Declarations in an mm1 file (sorts, terms, assertions) can be either local or non-local (public). Local declarations are those which exist only in the mm1 file, like auxiliary theorems (lemmas, but mm1 has no lemma keyword) and helper definitions. These appear in the mmb file since they need to be verified, but they do not appear in the mm0 file. The declarations that are in both the mm1 and mm0 file are public/non-local. Sorts, terms, and axioms are always public/non-local. As such, they go through an additional check in the mmz parser, which demands that the item parsed from the mm0 file unifies under the instructions given in the mmb file.

The flowchart for the verification process is as follows:

  1. File system stuff; open the mmb file, find the imports and open the necessary mm0 files.

  2. Parse the header of the mmb file, which makes sure you actually have an mmb file (by checking the magic number). The header also contains some basic information, like the number of sorts/terms/theorems, as well as pointers to the beginning of important streams.

  3. Parse the mmb index, which is as the name implies; a store of auxiliary information (like declaration names)

  4. Guided by the header, iterate over the declarations in the mmb file (sorts, terms, assertions) and get their proofs.

  5. For each declaration, if it's a sort, just add it making sure it doesn't conflict or overflow. If it's a termdef or assertion, execute run_proof and run_unify using the ProofIter and UnifyIter respectively.

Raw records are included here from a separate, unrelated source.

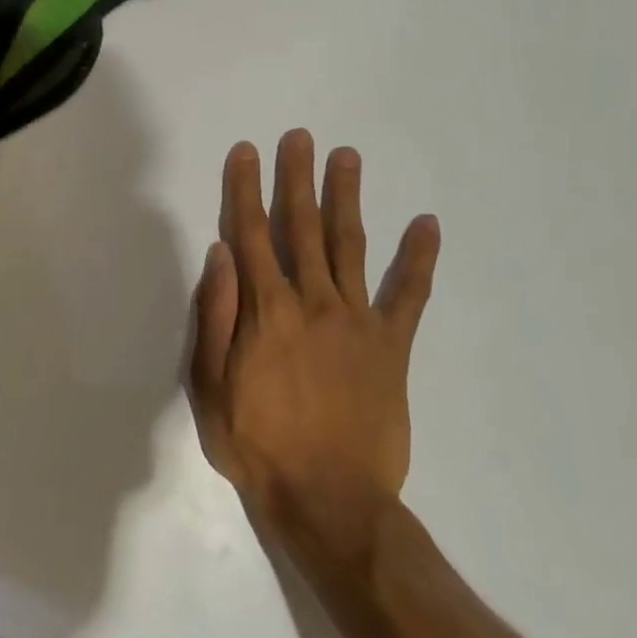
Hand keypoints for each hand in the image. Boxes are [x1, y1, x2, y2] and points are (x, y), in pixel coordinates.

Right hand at [188, 130, 441, 564]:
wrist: (330, 500)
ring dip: (347, 198)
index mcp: (266, 310)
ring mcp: (357, 321)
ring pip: (350, 245)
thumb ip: (215, 316)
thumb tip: (220, 254)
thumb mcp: (210, 386)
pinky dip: (419, 259)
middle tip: (300, 137)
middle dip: (297, 178)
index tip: (245, 153)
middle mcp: (312, 302)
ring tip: (347, 157)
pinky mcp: (391, 346)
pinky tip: (427, 224)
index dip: (245, 189)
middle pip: (301, 227)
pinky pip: (408, 295)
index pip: (251, 234)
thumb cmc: (258, 444)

  6. If the declaration is public (exists in the mm0 file), parse that declaration from the mm0 file, check it, and add it to the environment.

  7. While parsing the mm0 file's contents, process any notation declarations, coercions, or input/output (currently unhandled) statements.

Proof streams and unification streams are sequences of instructions given to the verifier by the compiled mmb file. The verifier (which executes proof/unification streams) is comprised of stacks and heaps, which are just vectors from which we pop/push/read elements.

Imports

This verifier is currently capable of handling import diamonds, but import cycles are rejected with a hard error. We require that the mm0 file passed to the verifier be the top element in the import heirarchy. For example, a.mm0 in the following import graph:

      a
     /  \
    b   c
  / \   / \
 d  e  f   g

Types

Types are represented as 64 bit integers and manipulated with bit-masks and bitwise operations. This verifier puts a minimal layer of abstraction over it, but without explanation it's still fairly opaque. By type, we mean something to the right of the colon in a binder or return type; the information it can/may contain is a sort, whether the item is bound or free, and either the item's dependencies, or an indication of which bound variable it is (1 - 55). The high bit is always in indication of bound/not bound. It's 0 if the variable is free, and 1 if bound. The high byte's remaining 7 bits show the sort numer (0 - 127). The remaining/lower 7 bytes will either have a single 1 bit showing which bound variable it is, or it will have between 0 and 56 1 bits which show the variable's dependencies.

The "last" bound variable index (the 56th bit) is reserved for a future extension in which a hot 56th bit will indicate that there are additional bound variables in another location.

For bound variables that have dummy identifiers (like {.x : nat}), the bound variable is accounted for during the actual proof-checking process, and their bit comes "after" (higher in the bitfield) the other bound variables. Specifically, they're introduced as needed by mmb::proof::proof_dummy.

In the utils module, Arg is an alias for Type.

A few examples:

For a variable which is:

  1. An element of the 2nd sort declared
  2. Bound
  3. The 5th bound variable in the declaration
-- is bound                                                       --- 5th bound variable
|                                                                 |
10000010_00000000_00000000_00000000_00000000_00000000_00000000_00010000
      |__ sort 2

For a variable which is:

  1. An element of the 7th sort declared
  2. Not bound
  3. Depends on variables 3 and 16
-- not bound                                            dependencies (3 and 16)
|                                                     |             |
00000111_00000000_00000000_00000000_00000000_00000000_10000000_00000100
     |_| sort 7